**** Data shown

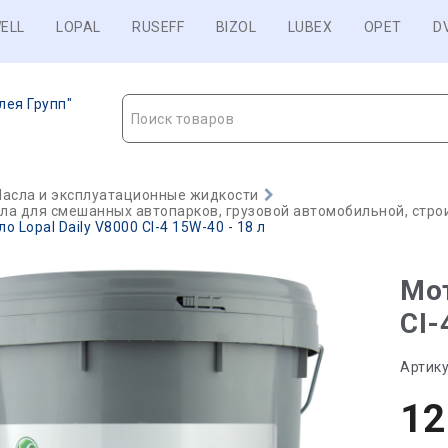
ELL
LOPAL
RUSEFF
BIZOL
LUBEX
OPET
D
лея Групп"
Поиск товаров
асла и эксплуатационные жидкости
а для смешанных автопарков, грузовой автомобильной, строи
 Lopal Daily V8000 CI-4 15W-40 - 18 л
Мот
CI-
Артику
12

********
**** Data shown

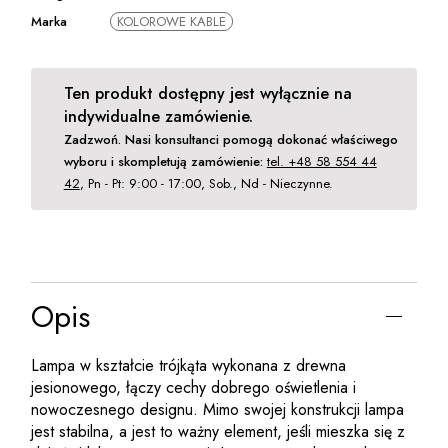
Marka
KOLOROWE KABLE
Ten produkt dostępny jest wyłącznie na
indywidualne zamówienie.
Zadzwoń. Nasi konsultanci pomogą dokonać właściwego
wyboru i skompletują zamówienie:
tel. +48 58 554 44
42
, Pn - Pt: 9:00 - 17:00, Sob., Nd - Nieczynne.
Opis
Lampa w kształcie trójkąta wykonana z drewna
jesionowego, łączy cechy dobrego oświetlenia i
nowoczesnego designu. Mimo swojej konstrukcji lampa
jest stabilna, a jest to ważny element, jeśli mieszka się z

********
**** Data shown

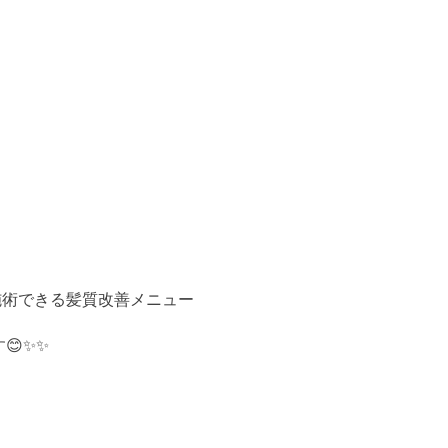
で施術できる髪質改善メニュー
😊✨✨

********

(What you will do) Count the lines in the material above that contain the string "jest", treating uppercase and lowercase as different, and give only that number.

(Task result) 2